** ENTRIES PROVIDED follows **

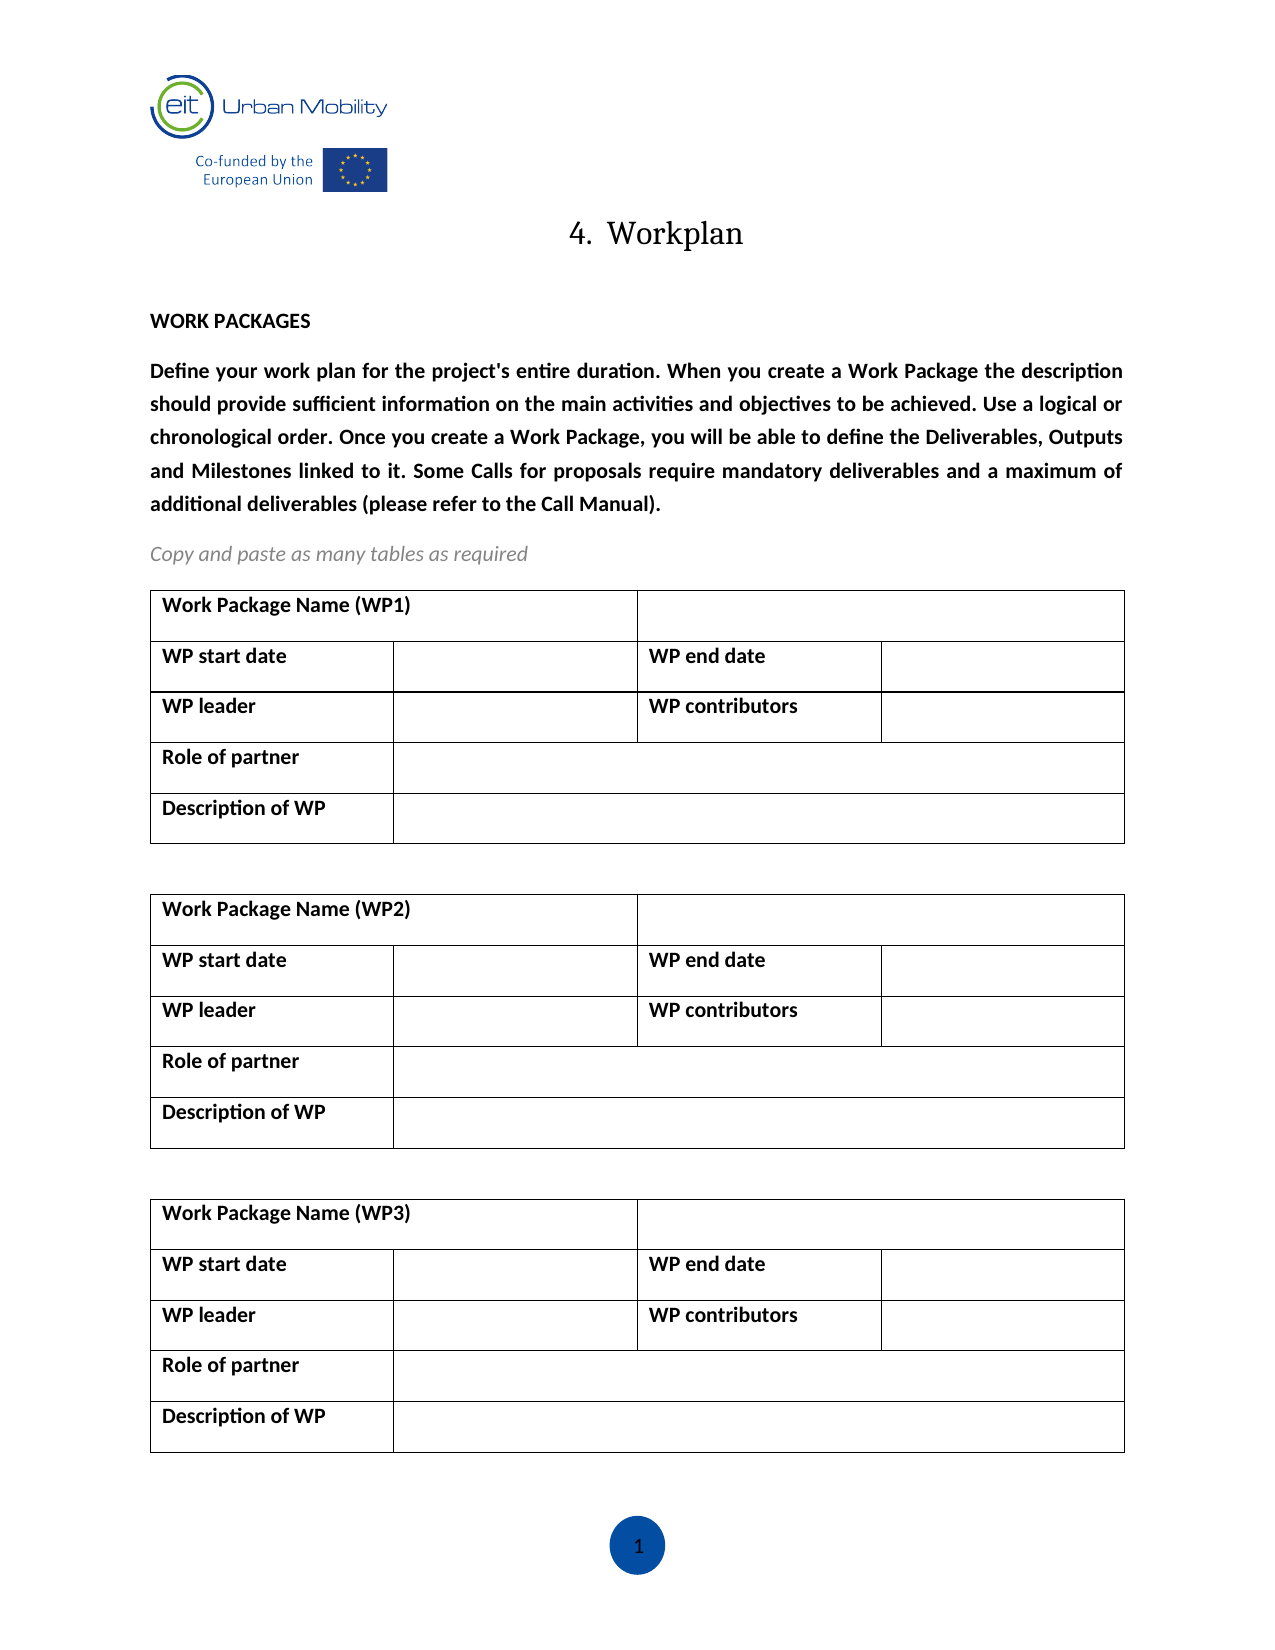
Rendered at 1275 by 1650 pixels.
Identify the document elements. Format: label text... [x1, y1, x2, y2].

table_cell [882, 642, 1124, 691]
table_cell [394, 794, 1124, 843]
table_header [638, 1200, 1124, 1249]
table_cell [882, 997, 1124, 1046]
table_cell [882, 693, 1124, 742]
table_cell [394, 743, 1124, 793]
table_cell WP leader [151, 693, 393, 742]
table_cell [394, 997, 637, 1046]
table_header [638, 895, 1124, 945]
table_cell [394, 1402, 1124, 1452]
table_header Work Package Name (WP1) [151, 591, 637, 641]
table_cell [882, 946, 1124, 996]
table_cell WP leader [151, 997, 393, 1046]
table_cell Role of partner [151, 1351, 393, 1401]
text Copy and paste as many tables as required [150, 540, 1125, 567]
table_cell [394, 693, 637, 742]
table_cell WP start date [151, 1250, 393, 1300]
subtitle Workplan [187, 214, 1125, 253]
table_cell WP start date [151, 946, 393, 996]
table_header [638, 591, 1124, 641]
table_cell [394, 1098, 1124, 1147]
table_cell Description of WP [151, 1402, 393, 1452]
table_cell WP end date [638, 1250, 881, 1300]
table_cell Role of partner [151, 1047, 393, 1097]
text Define your work plan for the project's entire duration. When you create a Work Package the description should provide sufficient information on the main activities and objectives to be achieved. Use a logical or chronological order. Once you create a Work Package, you will be able to define the Deliverables, Outputs and Milestones linked to it. Some Calls for proposals require mandatory deliverables and a maximum of additional deliverables (please refer to the Call Manual). [150, 357, 1125, 517]
table_cell Description of WP [151, 794, 393, 843]
text WORK PACKAGES [150, 307, 1125, 333]
table_cell Role of partner [151, 743, 393, 793]
table_cell WP start date [151, 642, 393, 691]
table_cell [394, 946, 637, 996]
table_cell [882, 1301, 1124, 1350]
table_header Work Package Name (WP3) [151, 1200, 637, 1249]
table_header Work Package Name (WP2) [151, 895, 637, 945]
table_cell WP end date [638, 946, 881, 996]
table_cell Description of WP [151, 1098, 393, 1147]
table_cell WP end date [638, 642, 881, 691]
table_cell [394, 1301, 637, 1350]
table_cell WP leader [151, 1301, 393, 1350]
table_cell [882, 1250, 1124, 1300]
table_cell [394, 642, 637, 691]
table_cell WP contributors [638, 693, 881, 742]
table_cell [394, 1047, 1124, 1097]
table_cell WP contributors [638, 997, 881, 1046]
picture [150, 75, 388, 192]
table_cell WP contributors [638, 1301, 881, 1350]
table_cell [394, 1351, 1124, 1401]
table_cell [394, 1250, 637, 1300]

** End of ENTRIES PROVIDED **

→ TASK OBJECTIVE: Scan the entries above for the word "start" and collect each line holding it.

→ REPLY TO THE EXERCISE:
table_cell WP start date [151, 1250, 393, 1300]
table_cell WP start date [151, 946, 393, 996]
table_cell WP start date [151, 642, 393, 691]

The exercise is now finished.